I feel your pain. I don't have children yet, but my youngest brother who is 23 has more problems than I could probably remember to list. According to his therapists and psychiatrists, he has OCD, ED, Bi polar disorder and borderline personality disorder. I've been struggling to understand this since he was diagnosed within the last year or so. I've always thought that there is something seriously wrong with this generation. It keeps getting worse. When I was in school ( just turned 31) the special ed classrooms were so small and barely any kids in my class were autistic or had ADHD. As each year passes I swear more kids have a "disorder". I think it comes from a variety of reasons. Some of which are, excessive screen time, playing video games at very young ages, cell phones, two parents working outside the home, poor soil quality, less home cooked meals, vegan diets during pregnancy and childhood, divorce and finally the biggest one of all lack of parenting and child centric homes. I understand your frustrations with the therapist and school. It does seem like your SS needs to develop better coping skills and having him do less is certainly not the way to accomplish that. He probably needs to have responsibilities added little by little instead of just giving him a big one and then expecting him to be able to handle it. He needs to be able to cope with things even if he does have a mental illness. How else will he function in life?! I saw this happen with my brother. He can handle less and less over time. Meanwhile he goes to support groups, therapy sessions, does DBT, takes a cocktail of medications and still cannot handle taking care of his freaking lizard or holding a part time job. I personally think it is because my parents do everything for him. It's laziness. He doesn't have to drive, pay for anything, no chores, doesn't clean his own messes and gets to play ...you guessed it VIDEO GAMES all damn day. 

Also, PS: i live on long Island in NY and I've never seen kids who are coddled so much in my life. This must be the most child centric state I've ever seen...aside from CA.

LadyTremaine81's picture

Thank you! A fellow New Yorker who is seeing it too! You narrowly escaped the generational issue btw. I am also a college student (my daughter is finally healthy enough for me to finish) and last year in one of my classes - a 20 yr old student asked a professor what the difference between New Mexico and Mexico are. I could have died. I assure you- (I'm 38)when I was in school the disorders were even fewer. We had the occasional student with down syndrome (we loved those kids and were so kind) and only one person I knew had ADHD. That was K-12th grades btw. It is crazy to me things are so common now. I agree with every single thing you listed as possible causes as well. 

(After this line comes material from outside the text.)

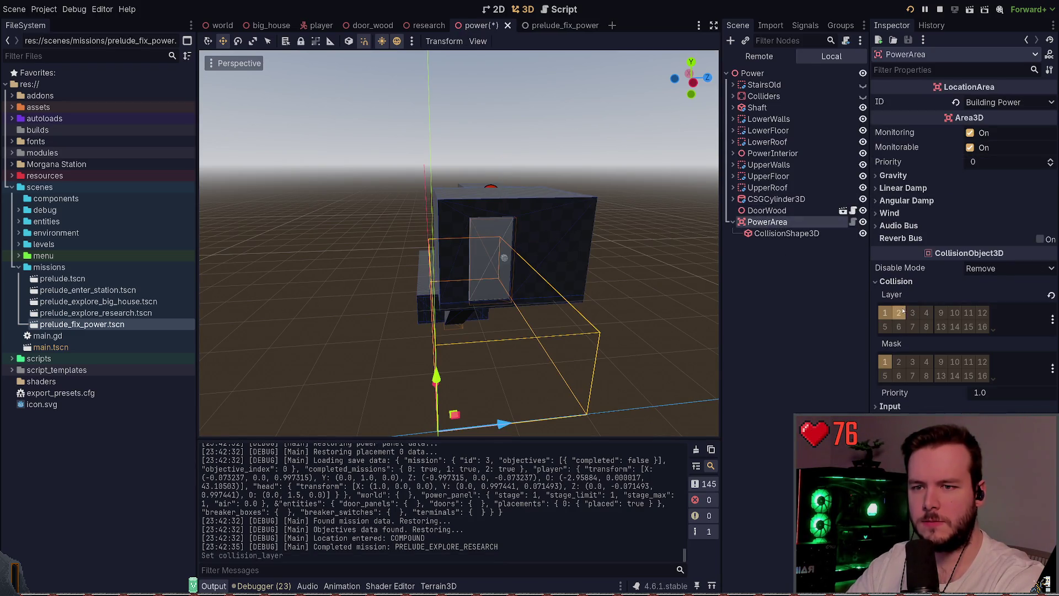
pyautogui.click(885, 312)
pyautogui.press('F5')
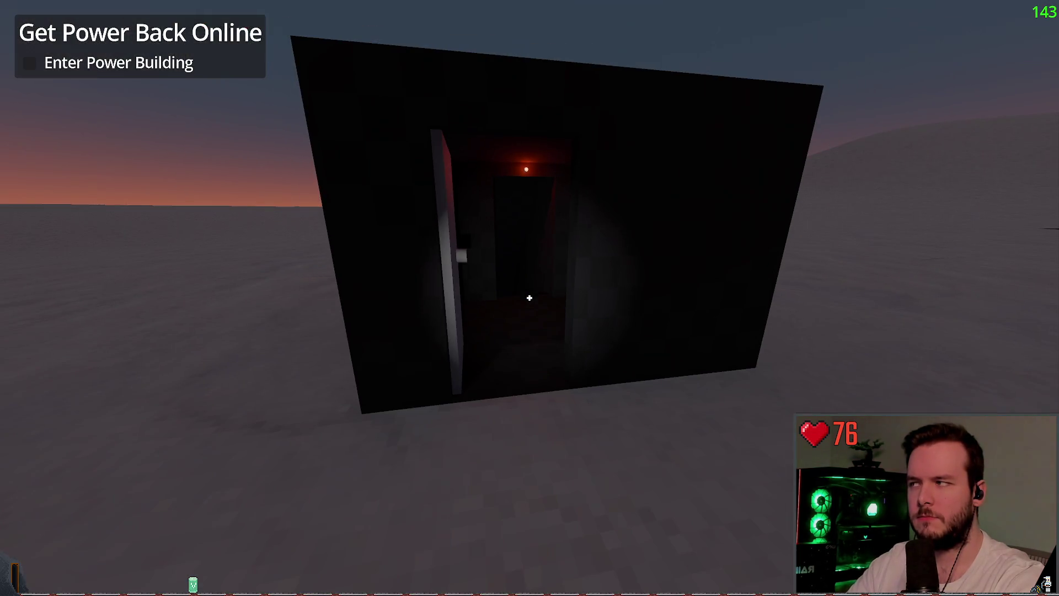
pyautogui.press('F8')
pyautogui.click(899, 362)
pyautogui.click(899, 313)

So happy someone else sees the issues here. 

 

Kiwi_koala's picture

Yes! I escaped it by a hair lol. My middle brother and I used to talk about it. He was born in 94 and noticed the grades after his were getting crazier and more entitled. It's honestly scary to me.  Oh my gosh. Seriously? They said that? How are these kids making it past 5th grade ugh. My boyfriend's youngest brother has down syndrome. I have empathy and patience for people who are truly  developmentally challenged from birth or some kind of genetic disorder. I just think it's over the top nowadays with so many people being diagnosed with a disorder. Anyway, I had to comment because your SS reminded me of my brother so much. It sounds like he might have a personality disorder. My brother has a hard time regulating his emotions. I hear that's part of BPD. After what I read about his bio mom it wouldn't be surprising. They have the genetics from her and the abandonment issues she has caused as well.